● **SUPPLIED PASSAGE**
Formula to calculate logarithm with given base
Let we have taken a number x, and its base is k which is also given. The formula is like follow −
$$\mathrm{log_{k}\left ( x \right )=\frac{log_{m}\left ( x \right )}{log_{m}\left ( k \right )}}$$
Where m is any known (available base)
Using log10() where m = 10.
C++ cmath library provides log10() method to find log with base 10 for a given number. We can use this same function to calculate the log with given base k. The syntax for using log10() is shown below −
Syntax
#include < cmath > Log10( <number> )
Algorithm
read two numbers x and k
res := (find log x for base 10 using log10( x )) / (find log x for base 10 using log10( k ))
return res
Example
#include <iostream>
#include <cmath>
using namespace std;
float solve( int x, int k){
float answer;
answer = log10( x ) / log10( k );
return answer;
}
int main(){
cout << "Log base 8 for input x = 512 is: " << solve( 512, 8 ) <<
endl;
cout << "Log base 9 for input x = 59049 is: " << solve( 59049, 9 )

[Images with pose keypoints]
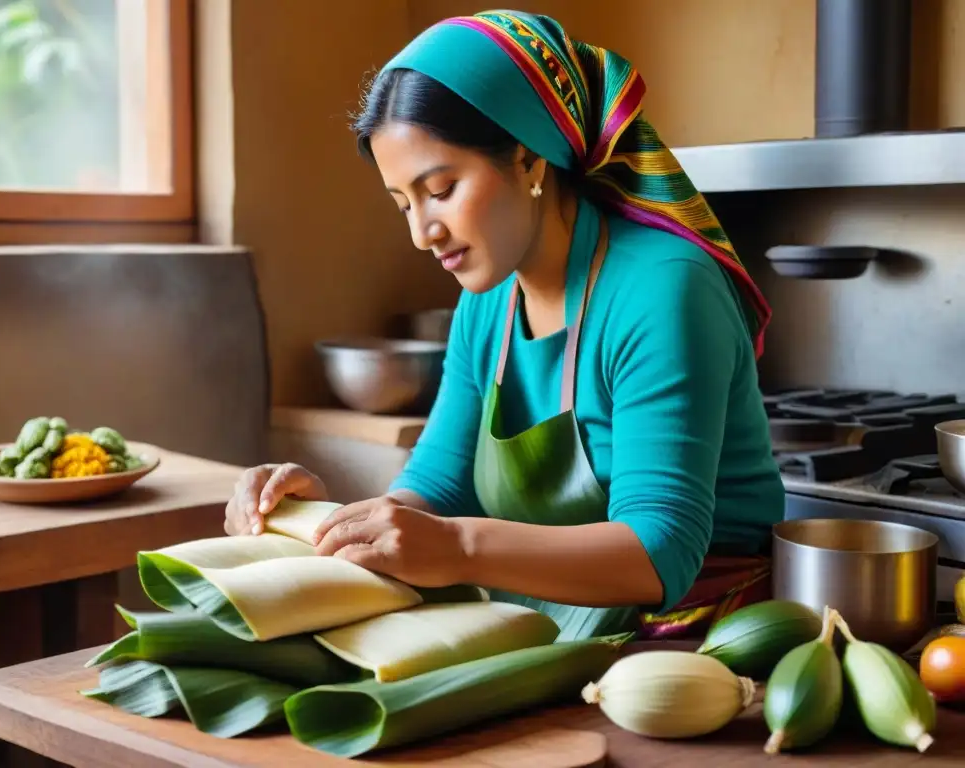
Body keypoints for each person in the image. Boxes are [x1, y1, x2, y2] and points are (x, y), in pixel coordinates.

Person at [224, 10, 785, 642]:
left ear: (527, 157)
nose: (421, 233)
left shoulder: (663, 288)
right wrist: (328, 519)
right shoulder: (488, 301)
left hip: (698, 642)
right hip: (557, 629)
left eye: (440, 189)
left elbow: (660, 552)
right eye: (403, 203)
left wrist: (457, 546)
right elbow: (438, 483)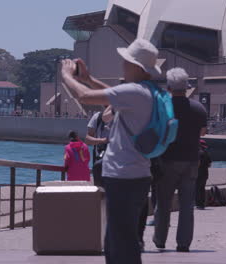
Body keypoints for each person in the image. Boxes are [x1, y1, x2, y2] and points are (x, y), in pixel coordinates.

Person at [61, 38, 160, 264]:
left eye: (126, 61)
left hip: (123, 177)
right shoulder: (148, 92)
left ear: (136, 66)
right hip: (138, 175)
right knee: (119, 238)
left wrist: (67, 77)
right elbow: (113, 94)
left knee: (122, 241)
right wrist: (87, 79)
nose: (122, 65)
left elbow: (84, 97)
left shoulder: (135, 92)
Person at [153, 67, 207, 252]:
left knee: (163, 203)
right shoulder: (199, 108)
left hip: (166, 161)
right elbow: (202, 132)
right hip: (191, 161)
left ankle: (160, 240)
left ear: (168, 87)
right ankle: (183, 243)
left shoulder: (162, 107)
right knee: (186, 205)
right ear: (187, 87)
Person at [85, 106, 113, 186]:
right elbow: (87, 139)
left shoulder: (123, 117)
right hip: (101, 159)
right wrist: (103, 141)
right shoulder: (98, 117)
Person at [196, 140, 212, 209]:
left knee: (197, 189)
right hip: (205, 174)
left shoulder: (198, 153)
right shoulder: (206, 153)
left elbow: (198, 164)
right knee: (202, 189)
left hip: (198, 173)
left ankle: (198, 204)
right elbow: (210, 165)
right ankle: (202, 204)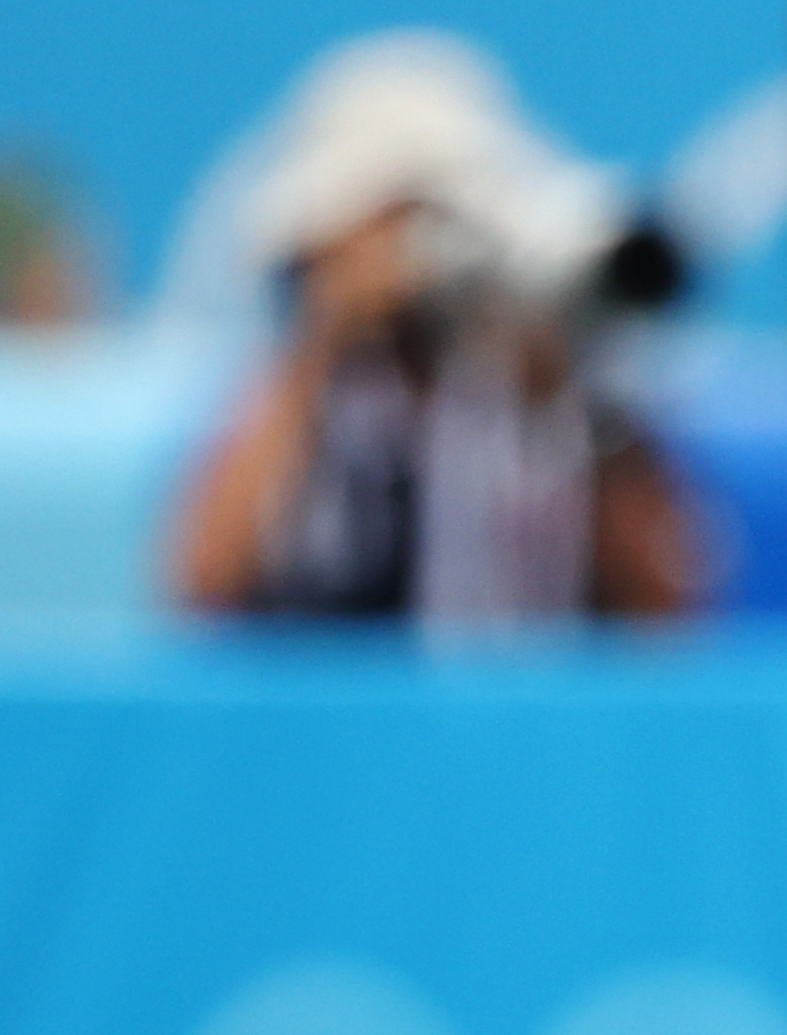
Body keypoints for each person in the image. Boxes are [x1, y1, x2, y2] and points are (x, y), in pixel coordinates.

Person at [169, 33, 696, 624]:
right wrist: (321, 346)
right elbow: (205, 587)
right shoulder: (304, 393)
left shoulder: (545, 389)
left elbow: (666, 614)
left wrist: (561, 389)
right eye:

● **WHAT TO WORK ON**
Transcribe the section of the logarithm passage that opens with the words containing "Formula to calculate" and closes with "known (available base)". Rely only on the logarithm passage for your answers.

● **SOLUTION TO THE PROBLEM**
Formula to calculate logarithm with given base
Let we have taken a number x, and its base is k which is also given. The formula is like follow −
$$\mathrm{log_{k}\left ( x \right )=\frac{log_{m}\left ( x \right )}{log_{m}\left ( k \right )}}$$
Where m is any known (available base)